**BRIEF:** Can you write out these lines again with "common name" switched to "vernacular name", keeping everything else the same and omitting the pictures?

[A block of data]
○ ○ ○
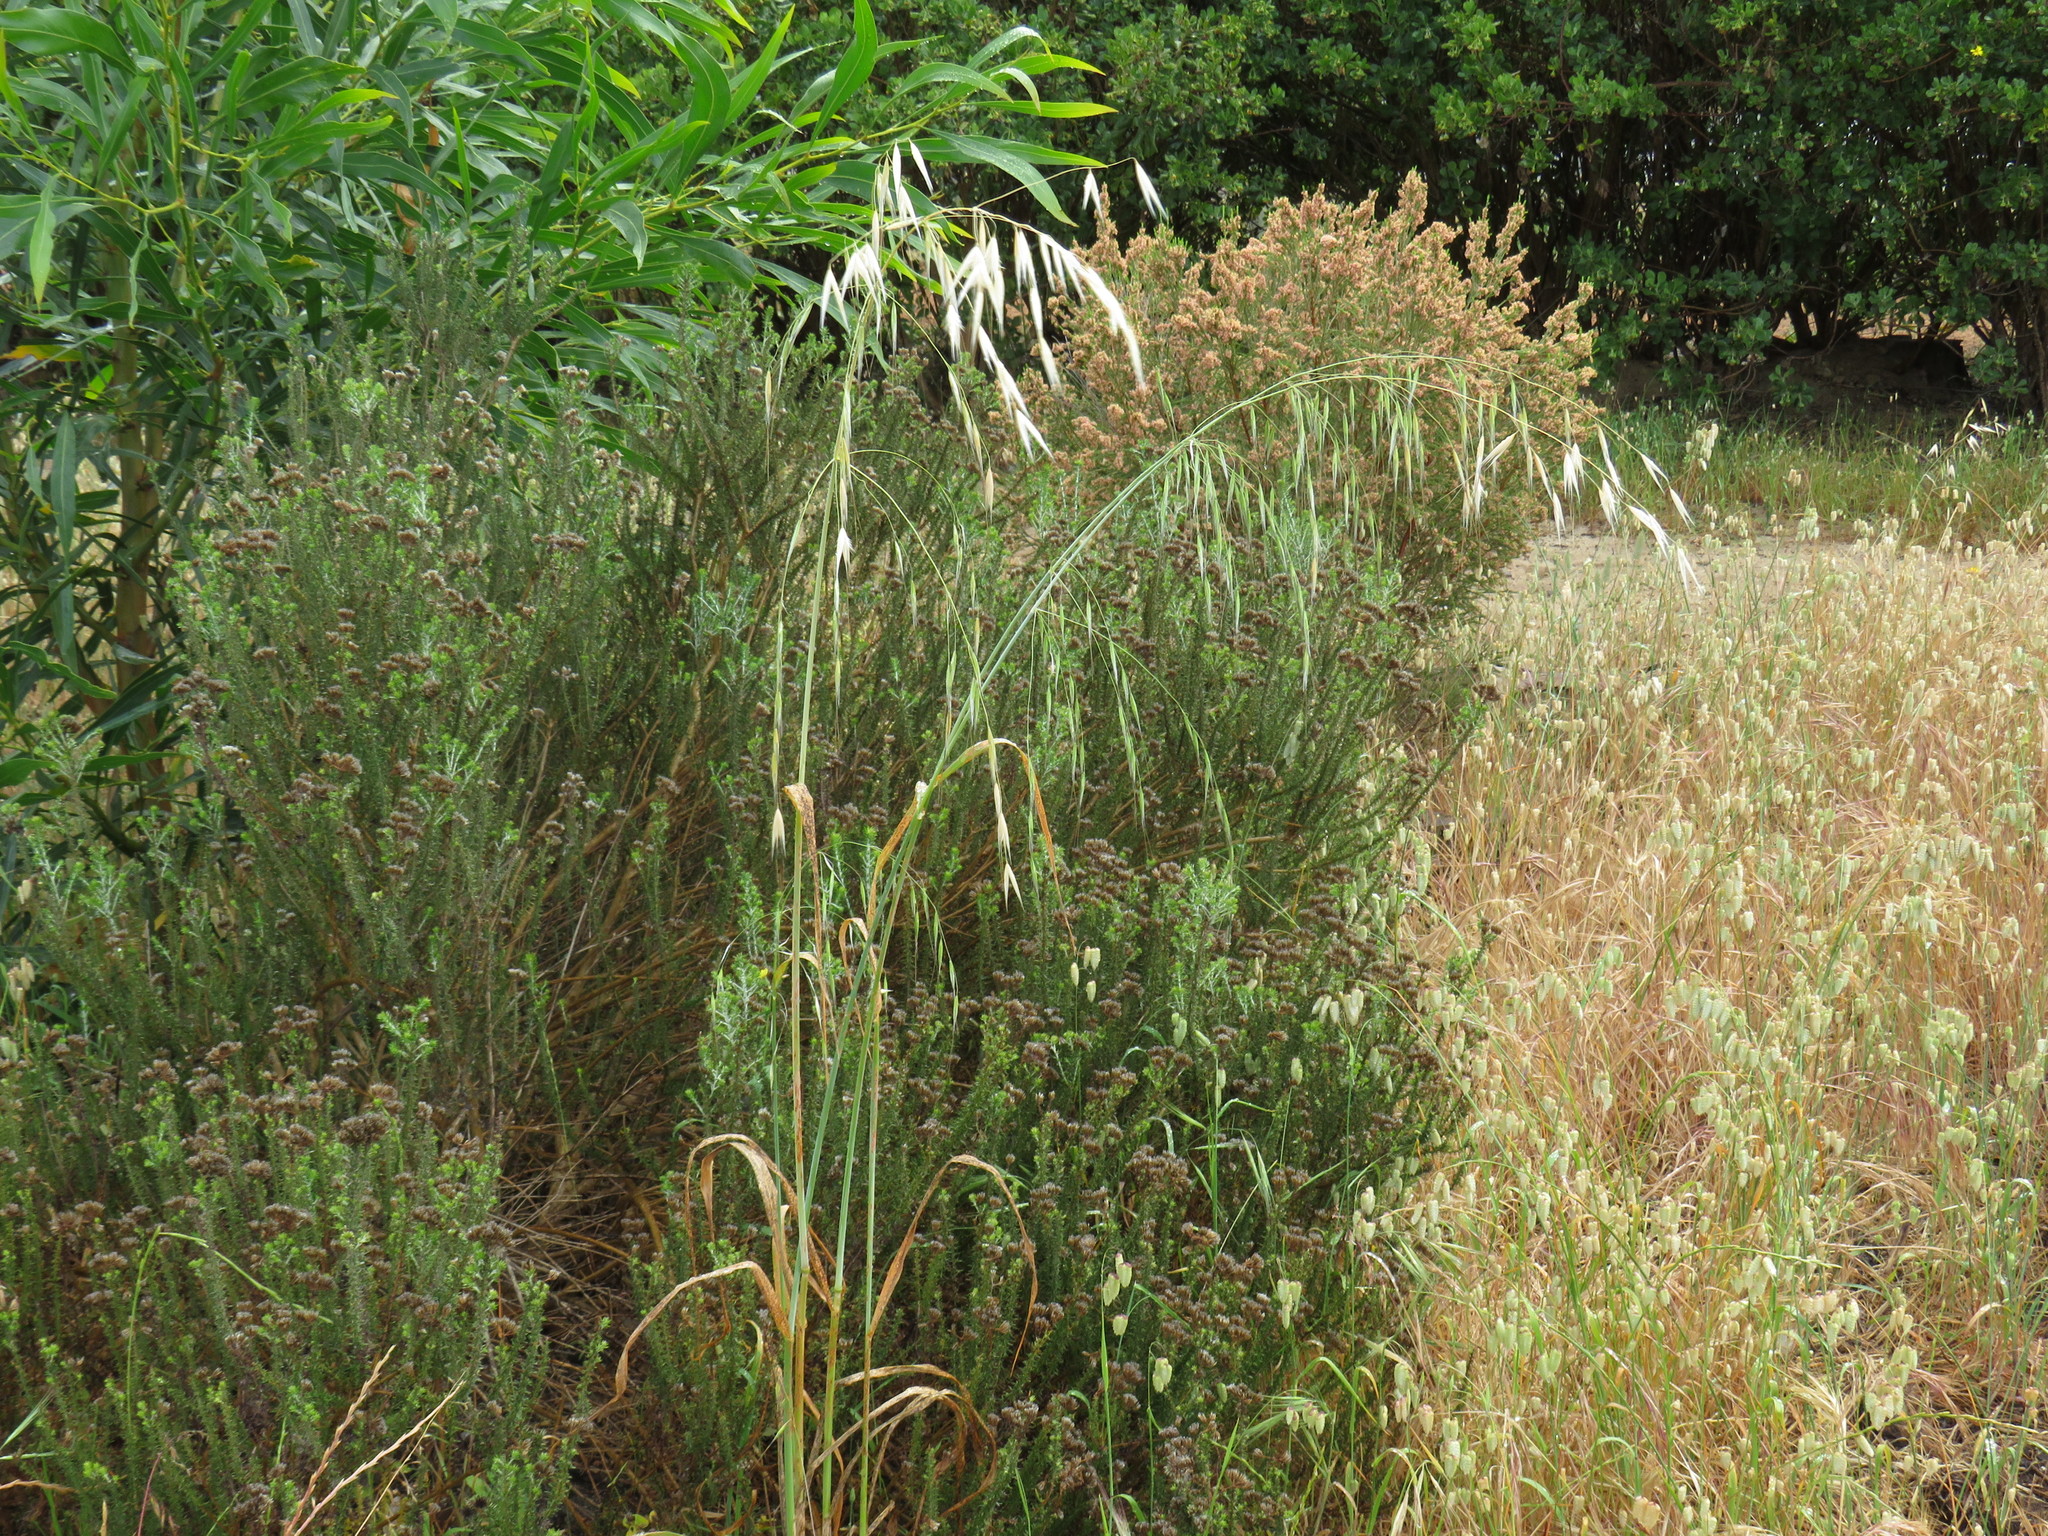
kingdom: Plantae
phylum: Tracheophyta
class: Liliopsida
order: Poales
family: Poaceae
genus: Avena
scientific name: Avena fatua
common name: Wild oat
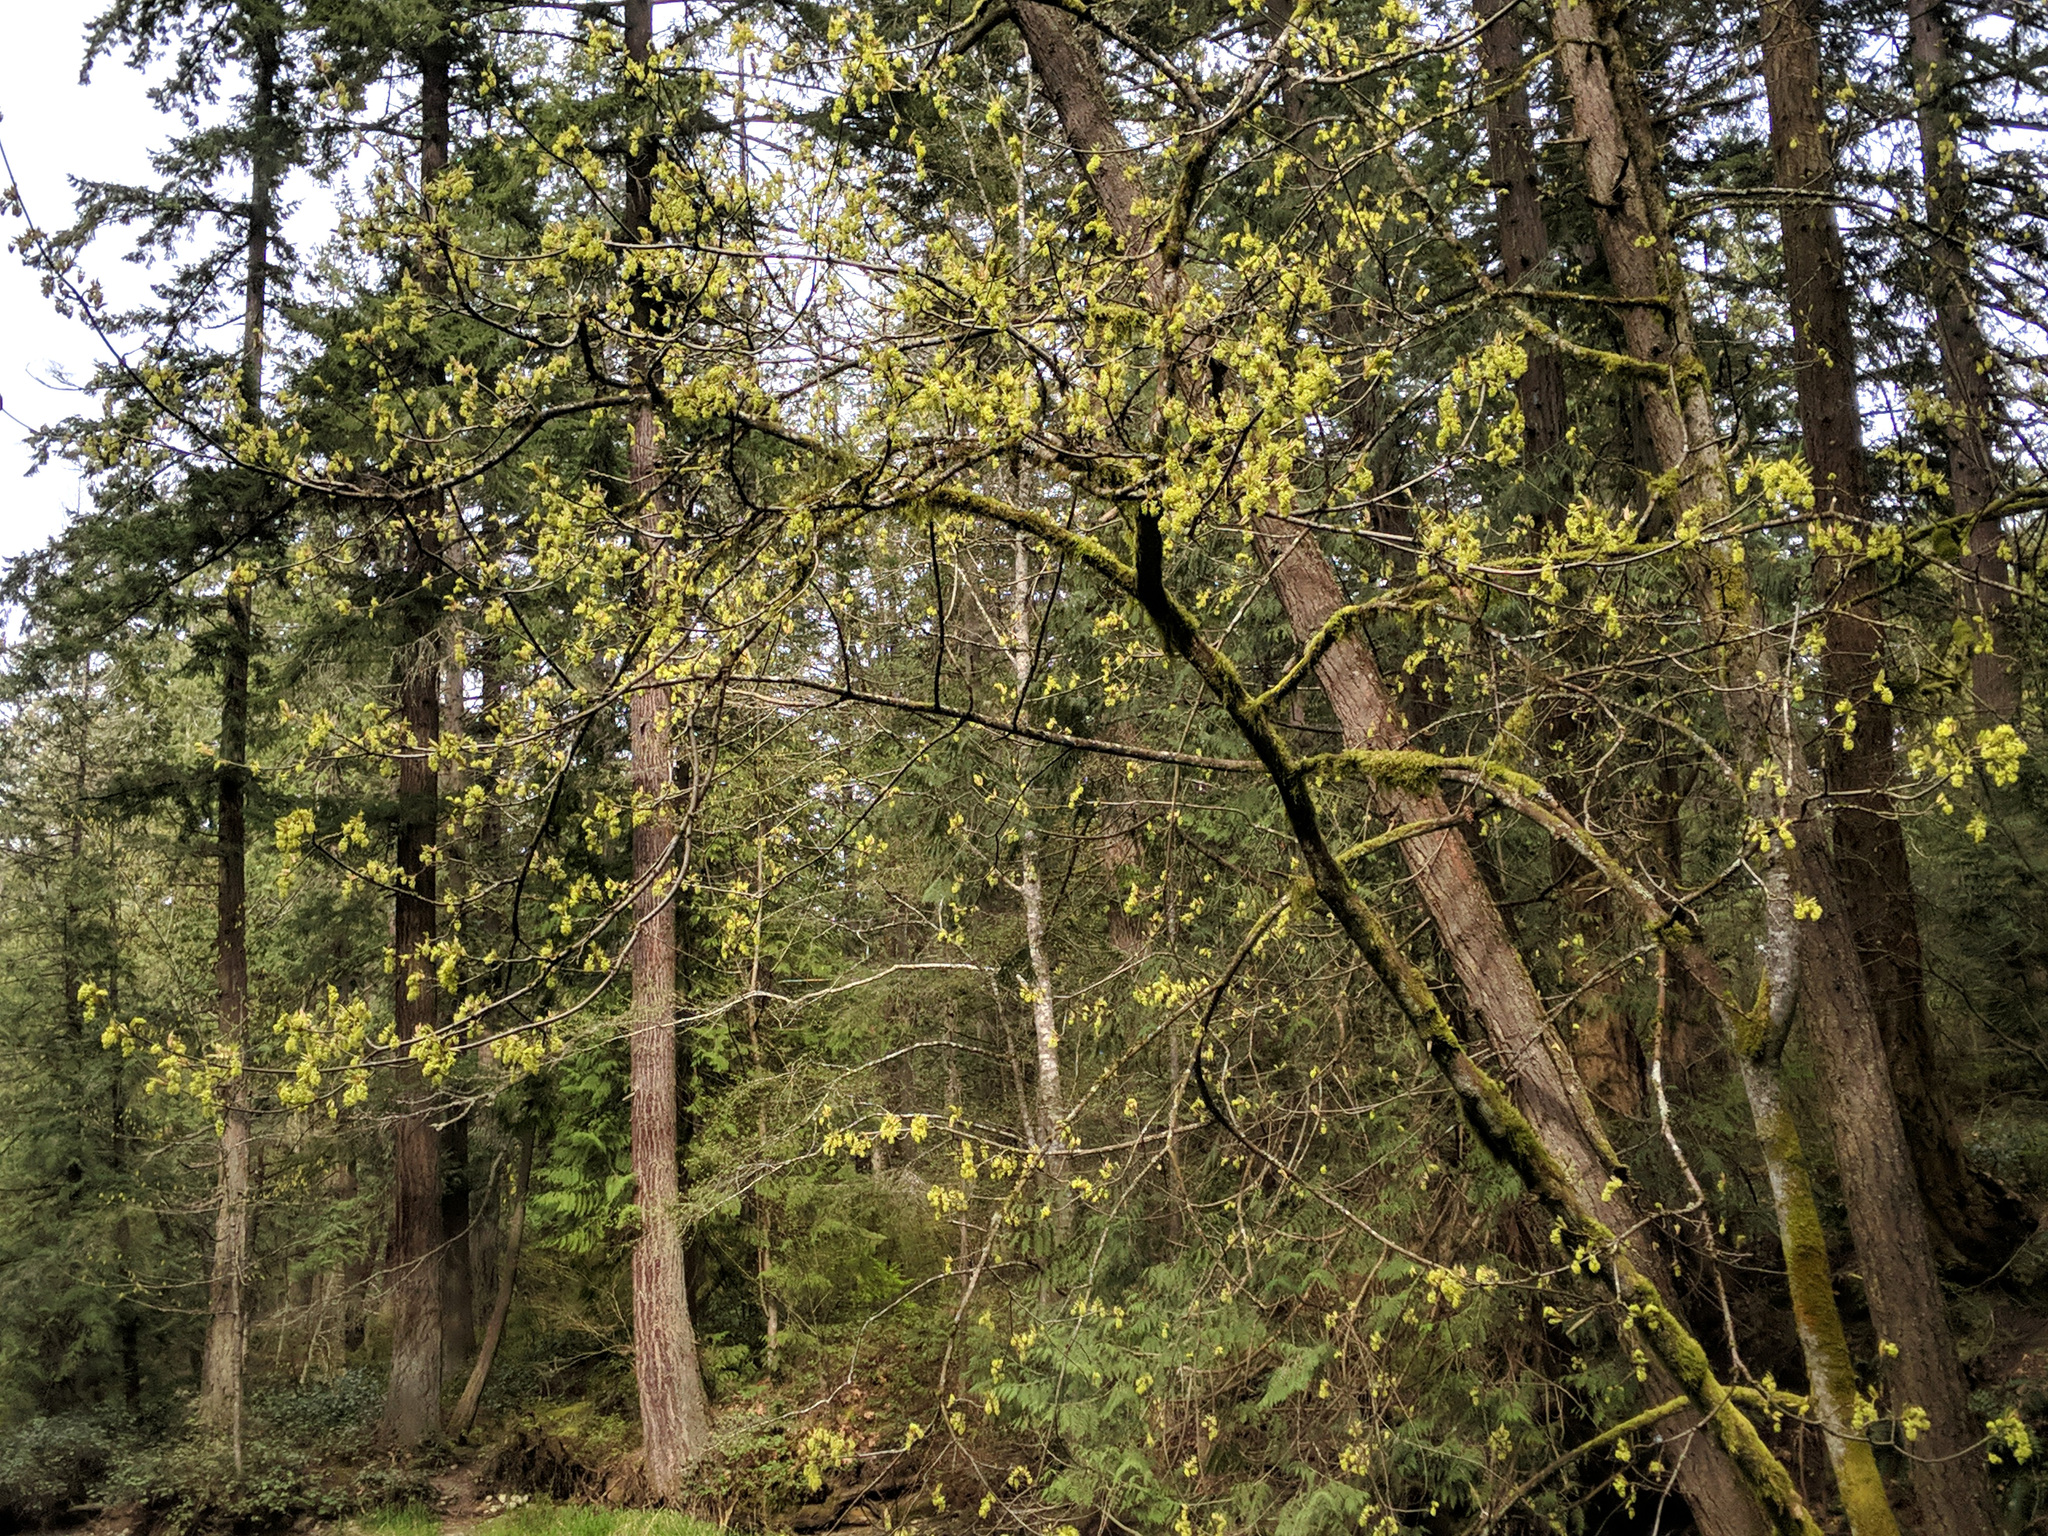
○ ○ ○
**RESPONSE:**
kingdom: Plantae
phylum: Tracheophyta
class: Liliopsida
order: Poales
family: Poaceae
genus: Avena
scientific name: Avena fatua
vernacular name: Wild oat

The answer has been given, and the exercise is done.